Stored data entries
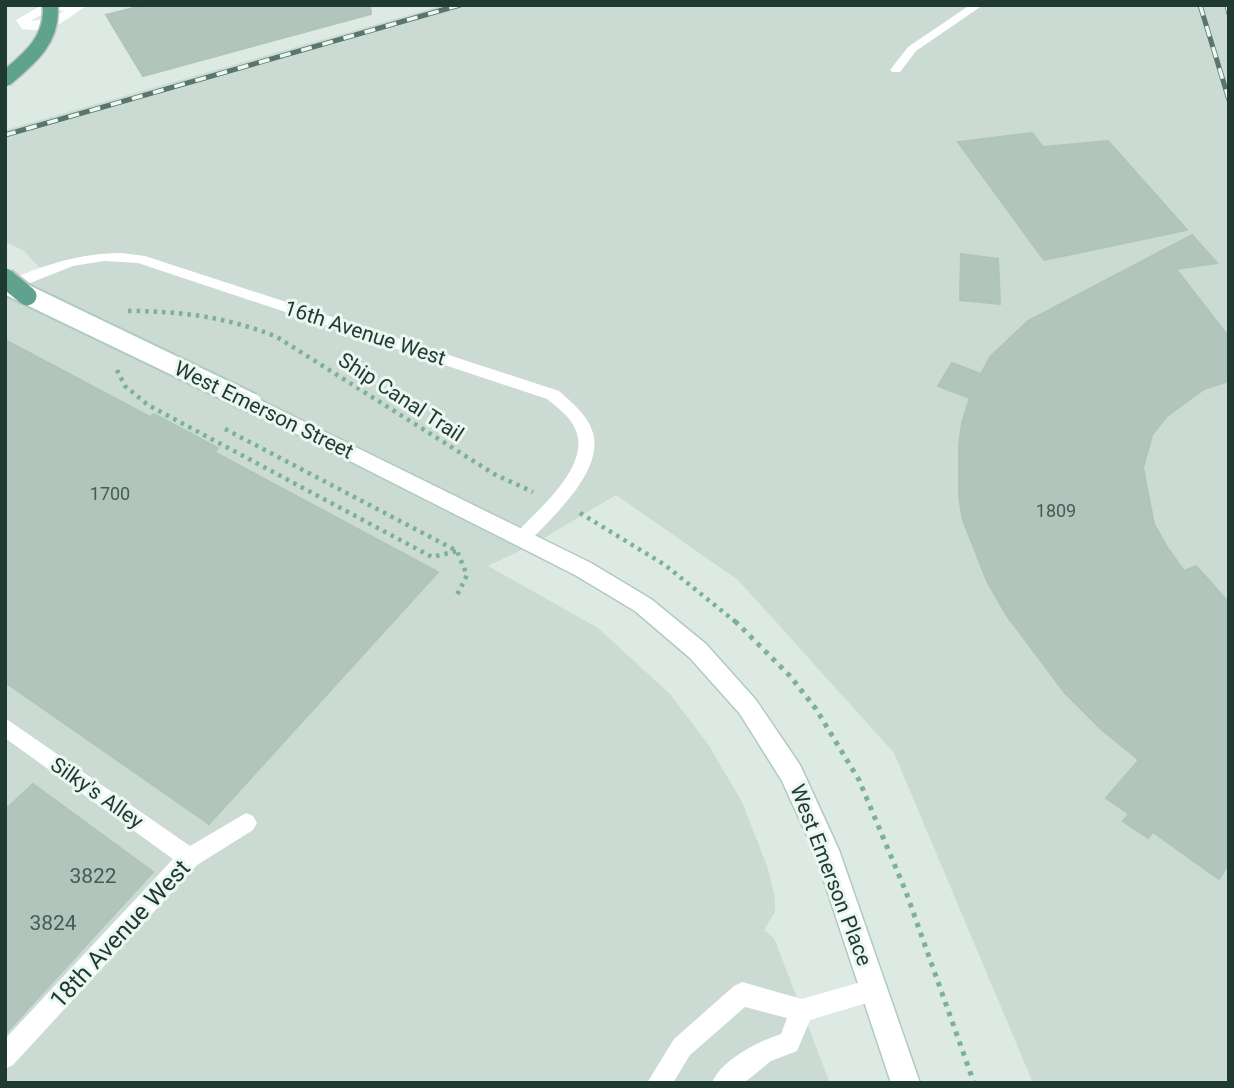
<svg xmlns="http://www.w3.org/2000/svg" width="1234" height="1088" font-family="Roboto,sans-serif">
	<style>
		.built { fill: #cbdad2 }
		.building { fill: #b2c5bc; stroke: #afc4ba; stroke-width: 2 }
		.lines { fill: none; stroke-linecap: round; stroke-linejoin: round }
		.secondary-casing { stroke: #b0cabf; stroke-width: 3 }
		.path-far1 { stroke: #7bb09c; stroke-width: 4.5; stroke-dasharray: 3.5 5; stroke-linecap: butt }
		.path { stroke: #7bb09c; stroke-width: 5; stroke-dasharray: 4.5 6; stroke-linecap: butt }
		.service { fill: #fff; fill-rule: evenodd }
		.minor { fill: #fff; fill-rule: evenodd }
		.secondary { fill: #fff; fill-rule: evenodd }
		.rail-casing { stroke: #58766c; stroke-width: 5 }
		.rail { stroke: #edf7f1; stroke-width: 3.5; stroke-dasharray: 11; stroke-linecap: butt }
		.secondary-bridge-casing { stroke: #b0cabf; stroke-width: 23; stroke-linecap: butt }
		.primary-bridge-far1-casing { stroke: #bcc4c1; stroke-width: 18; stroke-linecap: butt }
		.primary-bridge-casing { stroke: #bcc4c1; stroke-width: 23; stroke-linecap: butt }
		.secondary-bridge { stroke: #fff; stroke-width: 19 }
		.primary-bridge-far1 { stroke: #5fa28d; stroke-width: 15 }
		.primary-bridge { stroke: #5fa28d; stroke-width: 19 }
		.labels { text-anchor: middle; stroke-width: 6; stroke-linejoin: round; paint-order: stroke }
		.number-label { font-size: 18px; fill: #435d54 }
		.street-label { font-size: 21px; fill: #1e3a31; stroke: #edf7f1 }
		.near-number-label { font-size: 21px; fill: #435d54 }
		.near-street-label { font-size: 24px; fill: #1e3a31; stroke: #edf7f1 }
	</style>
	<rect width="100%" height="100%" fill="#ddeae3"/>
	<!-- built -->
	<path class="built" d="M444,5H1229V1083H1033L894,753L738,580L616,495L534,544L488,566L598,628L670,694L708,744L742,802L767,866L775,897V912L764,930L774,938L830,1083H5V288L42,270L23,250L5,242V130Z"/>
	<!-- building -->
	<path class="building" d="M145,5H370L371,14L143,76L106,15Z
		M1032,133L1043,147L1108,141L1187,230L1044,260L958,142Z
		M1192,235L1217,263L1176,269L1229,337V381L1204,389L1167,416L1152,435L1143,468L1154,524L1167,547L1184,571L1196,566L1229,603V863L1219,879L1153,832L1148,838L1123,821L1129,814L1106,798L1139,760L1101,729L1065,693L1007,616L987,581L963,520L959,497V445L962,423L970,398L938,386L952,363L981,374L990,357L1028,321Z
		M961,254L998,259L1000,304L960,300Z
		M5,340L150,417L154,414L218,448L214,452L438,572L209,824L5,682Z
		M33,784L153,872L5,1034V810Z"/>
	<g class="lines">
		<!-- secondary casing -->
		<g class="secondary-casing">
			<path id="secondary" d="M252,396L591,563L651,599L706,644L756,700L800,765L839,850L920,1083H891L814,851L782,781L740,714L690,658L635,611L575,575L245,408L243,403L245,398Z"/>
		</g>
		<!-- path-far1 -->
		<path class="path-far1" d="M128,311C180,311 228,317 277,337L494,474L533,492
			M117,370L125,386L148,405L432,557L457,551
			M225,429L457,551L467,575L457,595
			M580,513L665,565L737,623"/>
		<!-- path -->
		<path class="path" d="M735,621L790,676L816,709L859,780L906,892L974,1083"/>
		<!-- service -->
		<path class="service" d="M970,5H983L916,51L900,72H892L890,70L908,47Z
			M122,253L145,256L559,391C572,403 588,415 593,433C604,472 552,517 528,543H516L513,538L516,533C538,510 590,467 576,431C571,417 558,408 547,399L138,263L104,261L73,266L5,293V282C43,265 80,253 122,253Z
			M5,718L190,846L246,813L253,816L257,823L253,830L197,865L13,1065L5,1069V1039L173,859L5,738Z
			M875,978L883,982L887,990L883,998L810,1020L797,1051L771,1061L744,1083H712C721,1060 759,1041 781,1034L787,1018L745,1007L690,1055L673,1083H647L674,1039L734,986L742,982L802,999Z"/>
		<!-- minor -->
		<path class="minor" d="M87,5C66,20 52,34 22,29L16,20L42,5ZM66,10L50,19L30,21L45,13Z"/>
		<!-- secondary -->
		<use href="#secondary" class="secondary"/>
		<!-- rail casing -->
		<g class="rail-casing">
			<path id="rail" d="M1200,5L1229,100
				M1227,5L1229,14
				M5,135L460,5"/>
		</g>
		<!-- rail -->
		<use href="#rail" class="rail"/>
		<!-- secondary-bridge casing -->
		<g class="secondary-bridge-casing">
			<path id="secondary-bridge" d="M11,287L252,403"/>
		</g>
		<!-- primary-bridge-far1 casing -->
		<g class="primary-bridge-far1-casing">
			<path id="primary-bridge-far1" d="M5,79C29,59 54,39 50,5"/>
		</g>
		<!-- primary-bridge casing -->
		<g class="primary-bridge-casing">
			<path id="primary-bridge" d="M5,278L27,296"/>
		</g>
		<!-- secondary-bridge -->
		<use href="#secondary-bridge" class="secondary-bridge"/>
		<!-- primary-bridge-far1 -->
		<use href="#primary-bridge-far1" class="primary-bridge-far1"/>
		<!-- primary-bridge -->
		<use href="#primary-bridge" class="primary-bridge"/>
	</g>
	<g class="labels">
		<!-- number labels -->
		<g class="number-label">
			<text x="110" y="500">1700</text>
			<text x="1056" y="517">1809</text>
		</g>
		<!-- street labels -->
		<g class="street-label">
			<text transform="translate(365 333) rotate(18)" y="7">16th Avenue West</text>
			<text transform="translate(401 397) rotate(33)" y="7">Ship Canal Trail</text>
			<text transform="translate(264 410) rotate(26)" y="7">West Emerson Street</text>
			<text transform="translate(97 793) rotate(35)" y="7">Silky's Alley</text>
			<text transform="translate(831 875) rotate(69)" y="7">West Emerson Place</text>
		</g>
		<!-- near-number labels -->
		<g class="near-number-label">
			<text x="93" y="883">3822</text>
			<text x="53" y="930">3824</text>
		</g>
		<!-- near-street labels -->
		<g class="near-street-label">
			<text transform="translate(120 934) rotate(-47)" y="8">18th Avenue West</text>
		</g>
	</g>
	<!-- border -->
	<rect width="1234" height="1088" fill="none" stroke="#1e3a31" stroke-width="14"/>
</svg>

■ Exercise aim: For this exercise, gather every line of the data that contains the word "round".

■ Result for this task:
		.lines { fill: none; stroke-linecap: round; stroke-linejoin: round }
		.labels { text-anchor: middle; stroke-width: 6; stroke-linejoin: round; paint-order: stroke }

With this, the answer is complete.